Stuffed Shrimp Florentine Topped with Alfredo Sauce
From The Original Oyster House
Florentine Mix Ingredients:
3/4 pound Frozen Spinach
1/4 teaspoon Salt
1/4 teaspoon Black Pepper
1/4 cup Grated Parmesan Cheese
1/2 cup Bread Crumbs
1/2 cup Shredded Mozzarella
1/2 cup Melted Butter
1/8 cup Half & Half
1/2 cup Diced Onions
60 peeled, split and deveined medium shrimp
6 medium casserole dishes lightly buttered
Thaw and drain spinach.
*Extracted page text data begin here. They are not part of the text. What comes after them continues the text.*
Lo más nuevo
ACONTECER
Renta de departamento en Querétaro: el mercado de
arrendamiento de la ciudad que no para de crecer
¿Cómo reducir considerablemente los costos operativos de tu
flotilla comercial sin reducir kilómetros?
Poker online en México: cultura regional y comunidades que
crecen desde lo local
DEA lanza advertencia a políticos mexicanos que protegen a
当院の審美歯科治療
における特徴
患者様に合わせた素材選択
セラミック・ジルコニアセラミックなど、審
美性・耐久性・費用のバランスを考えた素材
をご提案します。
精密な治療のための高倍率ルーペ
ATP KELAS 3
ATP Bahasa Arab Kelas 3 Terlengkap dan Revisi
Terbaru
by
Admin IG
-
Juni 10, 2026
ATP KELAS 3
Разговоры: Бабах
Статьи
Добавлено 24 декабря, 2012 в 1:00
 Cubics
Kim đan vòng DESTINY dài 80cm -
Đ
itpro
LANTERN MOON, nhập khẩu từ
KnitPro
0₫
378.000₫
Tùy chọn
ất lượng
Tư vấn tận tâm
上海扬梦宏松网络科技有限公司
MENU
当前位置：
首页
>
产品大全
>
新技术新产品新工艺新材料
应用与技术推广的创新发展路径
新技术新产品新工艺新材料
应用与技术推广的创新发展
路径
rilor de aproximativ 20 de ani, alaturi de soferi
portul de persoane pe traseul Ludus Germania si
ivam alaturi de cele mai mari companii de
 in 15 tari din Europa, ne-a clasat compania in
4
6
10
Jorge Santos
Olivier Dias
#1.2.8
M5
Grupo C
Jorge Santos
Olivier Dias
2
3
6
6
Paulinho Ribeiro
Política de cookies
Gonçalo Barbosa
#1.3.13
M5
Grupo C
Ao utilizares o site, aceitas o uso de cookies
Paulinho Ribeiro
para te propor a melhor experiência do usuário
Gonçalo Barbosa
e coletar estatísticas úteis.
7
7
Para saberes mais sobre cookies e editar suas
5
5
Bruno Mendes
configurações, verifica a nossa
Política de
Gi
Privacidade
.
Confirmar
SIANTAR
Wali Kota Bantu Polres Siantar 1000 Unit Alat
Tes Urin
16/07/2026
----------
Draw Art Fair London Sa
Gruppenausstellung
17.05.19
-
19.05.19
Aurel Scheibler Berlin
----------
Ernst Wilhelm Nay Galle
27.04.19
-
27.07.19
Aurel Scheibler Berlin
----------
Put in mixing bowl and add all ingredients mixing together. Cover and refrigerate. Lay the shrimp split side down in the dish add 2 oz of spinach mixture on top of each shrimp, lightly butter the top of the mixture and bake at 350 degrees for 20 minutes or until top of the mixture turns brown.
Alfredo Sauce Ingredients:
1 cup Flour
1/2 pound Butter
1 teaspoon Granulated Garlic
3/4 quart Half & Half
1/4 cup Parmesan Cheese
1 pound Shredded Mozzarella, for topping
Melt butter over low heat slowly add flour. Using a whisk mix throughly, slowly add heated half & half until it becomes thick, add garlic and keep warm. When the Florentine shrimp come out of the oven, place on top of mixture 3 oz per dish and top with 2 oz mozzarella cheese.